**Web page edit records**

::::::::::

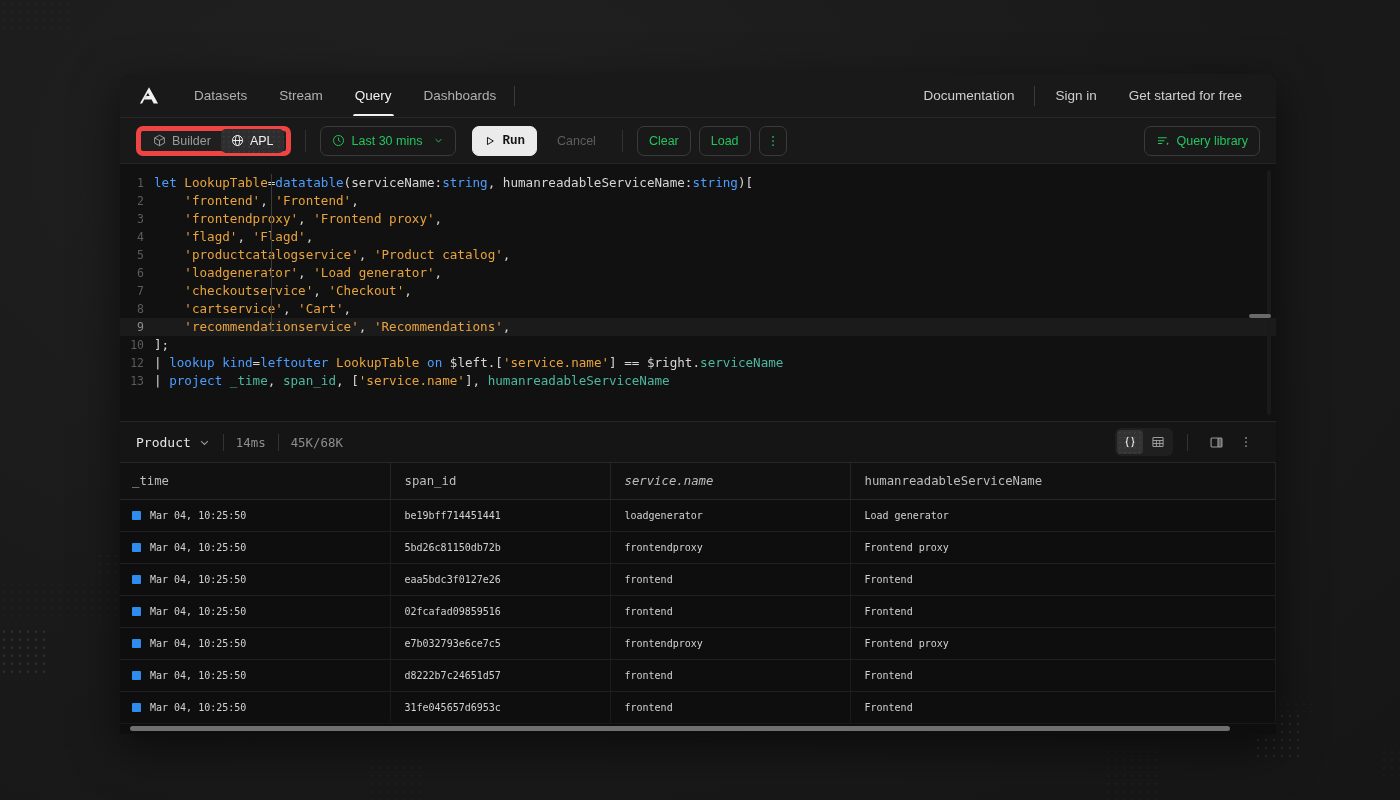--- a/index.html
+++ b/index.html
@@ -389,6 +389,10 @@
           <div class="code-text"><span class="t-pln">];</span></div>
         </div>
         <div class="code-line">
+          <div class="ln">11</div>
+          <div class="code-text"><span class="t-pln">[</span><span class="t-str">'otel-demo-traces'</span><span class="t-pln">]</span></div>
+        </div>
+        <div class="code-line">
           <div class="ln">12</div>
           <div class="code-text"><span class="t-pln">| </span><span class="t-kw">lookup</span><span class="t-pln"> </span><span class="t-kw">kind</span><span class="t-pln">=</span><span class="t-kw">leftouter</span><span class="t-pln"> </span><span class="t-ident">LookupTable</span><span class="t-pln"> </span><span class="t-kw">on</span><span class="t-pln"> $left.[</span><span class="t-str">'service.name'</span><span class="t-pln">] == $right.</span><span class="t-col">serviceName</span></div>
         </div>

::::::::::

**Task requirements**
Once the line with "-389,6 +389,10 @@" is found, write out that line and every one after it through the last line of the records, exactly and with nothing else.

**Reply**
@@ -389,6 +389,10 @@
           <div class="code-text"><span class="t-pln">];</span></div>
         </div>
         <div class="code-line">
+          <div class="ln">11</div>
+          <div class="code-text"><span class="t-pln">[</span><span class="t-str">'otel-demo-traces'</span><span class="t-pln">]</span></div>
+        </div>
+        <div class="code-line">
           <div class="ln">12</div>
           <div class="code-text"><span class="t-pln">| </span><span class="t-kw">lookup</span><span class="t-pln"> </span><span class="t-kw">kind</span><span class="t-pln">=</span><span class="t-kw">leftouter</span><span class="t-pln"> </span><span class="t-ident">LookupTable</span><span class="t-pln"> </span><span class="t-kw">on</span><span class="t-pln"> $left.[</span><span class="t-str">'service.name'</span><span class="t-pln">] == $right.</span><span class="t-col">serviceName</span></div>
         </div>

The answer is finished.